- Attorneys general from more than a dozen states and New York City have urged the U.S. Department of Energy to resume updates to appliance energy efficiency standards and to consider rescinding some rules finalized by the Trump Administration that could be be "inconsistent" with the new administration's climate change policy.
- In a February regulatory review memo, DOE said it was reviewing 13 rules issued by the Trump Administration that may "present obstacles" to meeting President Joe Biden's energy goals and reducing greenhouse gas emissions. Among those are rules for setting a baseline for projected savings required to update or create a new energy efficiency standard (known as the "process rule"), and rules outlining how manufacturers can request efficiency testing waivers.
- Three California investor-owned utilities also called on DOE to resume setting appliance standards and to ensure agency rules are saving energy. Not all parties that commented on DOE's review want to see the Trump administration's policies reversed, however. Manufacturing and appliance groups were supportive of changes to the agency's efficiency programs, which granted them more flexibility.
Efficiency advocates were critical of DOE's actions on energy efficiency under the Trump administration, arguing new rules gave product manufacturers too much leeway — and consumers were losing money as the agency failed to update standards. Now, the Biden administration is considering what changes may be necessary to eliminate greenhouse gas emissions.
Biden wants to decarbonize U.S. power sector by 2035 and achieve a carbon-neutral economy by 2050.
Efficiency experts say boosting energy savings will be necessary to achieve those targets. Research from the Appliance Standards Awareness Project and the American Council for an Energy-Efficient Economy last year concluded consumers and businesses could save $1.1 trillion on utility bills in the next three decades, through updated appliance efficiency standards.

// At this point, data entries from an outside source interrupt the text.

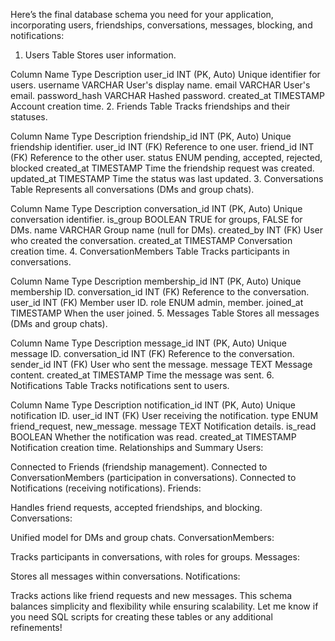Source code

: Here’s the final database schema you need for your application, incorporating users, friendships, conversations, messages, blocking, and notifications:

1. Users Table
Stores user information.

Column Name	Type	Description
user_id	INT (PK, Auto)	Unique identifier for users.
username	VARCHAR	User's display name.
email	VARCHAR	User's email.
password_hash	VARCHAR	Hashed password.
created_at	TIMESTAMP	Account creation time.
2. Friends Table
Tracks friendships and their statuses.

Column Name	Type	Description
friendship_id	INT (PK, Auto)	Unique friendship identifier.
user_id	INT (FK)	Reference to one user.
friend_id	INT (FK)	Reference to the other user.
status	ENUM	pending, accepted, rejected, blocked
created_at	TIMESTAMP	Time the friendship request was created.
updated_at	TIMESTAMP	Time the status was last updated.
3. Conversations Table
Represents all conversations (DMs and group chats).

Column Name	Type	Description
conversation_id	INT (PK, Auto)	Unique conversation identifier.
is_group	BOOLEAN	TRUE for groups, FALSE for DMs.
name	VARCHAR	Group name (null for DMs).
created_by	INT (FK)	User who created the conversation.
created_at	TIMESTAMP	Conversation creation time.
4. ConversationMembers Table
Tracks participants in conversations.

Column Name	Type	Description
membership_id	INT (PK, Auto)	Unique membership ID.
conversation_id	INT (FK)	Reference to the conversation.
user_id	INT (FK)	Member user ID.
role	ENUM	admin, member.
joined_at	TIMESTAMP	When the user joined.
5. Messages Table
Stores all messages (DMs and group chats).

Column Name	Type	Description
message_id	INT (PK, Auto)	Unique message ID.
conversation_id	INT (FK)	Reference to the conversation.
sender_id	INT (FK)	User who sent the message.
message	TEXT	Message content.
created_at	TIMESTAMP	Time the message was sent.
6. Notifications Table
Tracks notifications sent to users.

Column Name	Type	Description
notification_id	INT (PK, Auto)	Unique notification ID.
user_id	INT (FK)	User receiving the notification.
type	ENUM	friend_request, new_message.
message	TEXT	Notification details.
is_read	BOOLEAN	Whether the notification was read.
created_at	TIMESTAMP	Notification creation time.
Relationships and Summary
Users:

Connected to Friends (friendship management).
Connected to ConversationMembers (participation in conversations).
Connected to Notifications (receiving notifications).
Friends:

Handles friend requests, accepted friendships, and blocking.
Conversations:

Unified model for DMs and group chats.
ConversationMembers:

Tracks participants in conversations, with roles for groups.
Messages:

Stores all messages within conversations.
Notifications:

Tracks actions like friend requests and new messages.
This schema balances simplicity and flexibility while ensuring scalability. Let me know if you need SQL scripts for creating these tables or any additional refinements!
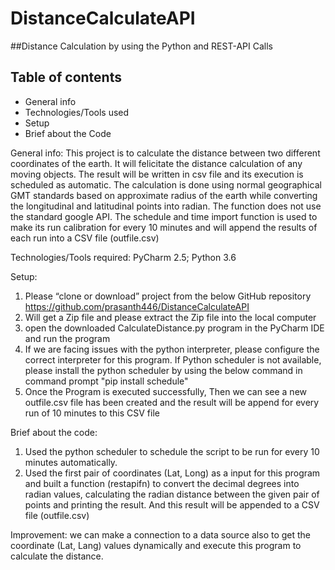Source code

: # DistanceCalculateAPI
##Distance Calculation by using the Python and  REST-API Calls
## Table of contents
* General info
* Technologies/Tools used
* Setup
* Brief about the Code

General info:
This project is to calculate the distance between two different coordinates of the earth. It will felicitate the distance calculation of any moving objects. The result will be written in csv file and its execution is scheduled as automatic.
The calculation is done using normal geographical GMT standards based on approximate radius of the earth while converting the longitudinal and latitudinal points into radian. The function does not use the standard google API.
The schedule and time import function is used to make its run calibration for every 10 minutes and will append the results of each run into a CSV file (outfile.csv)


Technologies/Tools required:
PyCharm 2.5;
Python 3.6

Setup:
1.	Please “clone or download” project  from the below GitHub repository https://github.com/prasanth446/DistanceCalculateAPI
2.	Will get a Zip file and please extract the Zip file into the local computer
3.	open the downloaded CalculateDistance.py program in the PyCharm IDE and run the program
4.	If we are facing issues with the python interpreter, please configure the correct interpreter for this program.
    If Python scheduler is not available, please install the python scheduler by using the below command in command prompt
        "pip install schedule"
5.	Once the Program is executed successfully, Then we can see a new outfile.csv file has been created and the result will be append for      every run of 10 minutes to this CSV file

Brief about the code:
1.	Used the python scheduler to schedule the script to be run for every 10 minutes automatically.
2.	Used the first pair of coordinates (Lat, Long) as a input for this program and built a function (restapifn) to convert the decimal degrees into radian values, calculating the radian distance between the given pair of points and printing the result. And this result will be appended to a CSV file (outfile.csv)

Improvement: we can make a connection to a data source also to get the coordinate (Lat, Lang) values dynamically and execute this program to calculate the distance.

But under Trump, the DOE missed rulemaking deadlines to set standards for about two dozen consumer or commercial product and industrial equipment categories.
“We’ve got to get this critical program back on track," California Attorney General Xavier Becerra said in a statement. "That starts with meeting mandatory deadlines for strengthening energy efficiency requirements and moving swiftly to reverse four years of damaging attempts to undermine existing cost-saving standards.”
DOE is required to review national appliance standards every six years.
"The Department’s failure to promulgate updated efficiency standards results in a host of lost benefits for consumers and businesses, and for the state and local governments in which they reside or operate," the attorneys general said in their comments to DOE.
Along with California, the coalition includes New York, Colorado, Illinois, Maryland, Maine, Massachusetts, North Carolina, Nevada, Oregon, Vermont, Washington and Pennsylvania, as well as New York City. The group also urged DOE to "suspend, revise, rescind or vacate" several rules, including the process rule and changes to make testing waivers easier for appliance manufacturers to procure.
Three California utilities — Pacific Gas and Electric Company, San Diego Gas and Electric, and Southern California Edison — also called on DOE to update appliance standards. Failure to follow the set review schedule "creates market uncertainty for manufacturers and retailers, and leads to unnecessarily high energy consumption from energy wasting products," they said.
Several industry groups were more supportive of the rules issued by the Trump administration.
The Association of Home Appliance Manufacturers (AHAM) asked DOE not to withdraw a final rule that was completed in the last weeks of the Trump administration. The new rule requires DOE to make a decision on test waiver requests from appliance manufacturers within 45 days. If the agency doesn't respond in that time, a six-month waiver would automatically go into effect. Critics say the rule allows manufacturers to avoid government oversight.
"The rule streamlines the waiver process and allows innovative — often more efficient — products to more quickly go to market," AHAM said in filed comments.
The American Public Gas Association (APGA) also expressed its support of the updated process rule, saying the "modernization will improve appliance energy usage, benefiting American consumers and business owners, as well as reducing greenhouse gas emissions and improving the environment."
DOE in January also finalized rules detailing how the agency interprets the definition of "performance characteristics," to require separate standards for condensing and non-condensing furnaces. The decision was a victory for the gas industry, which warned some types of products would be essentially banned without the change. APGA has urged the new DOE to apply the rule to any new gas-fired appliance rulemakings. The rule is on DOE's list to review.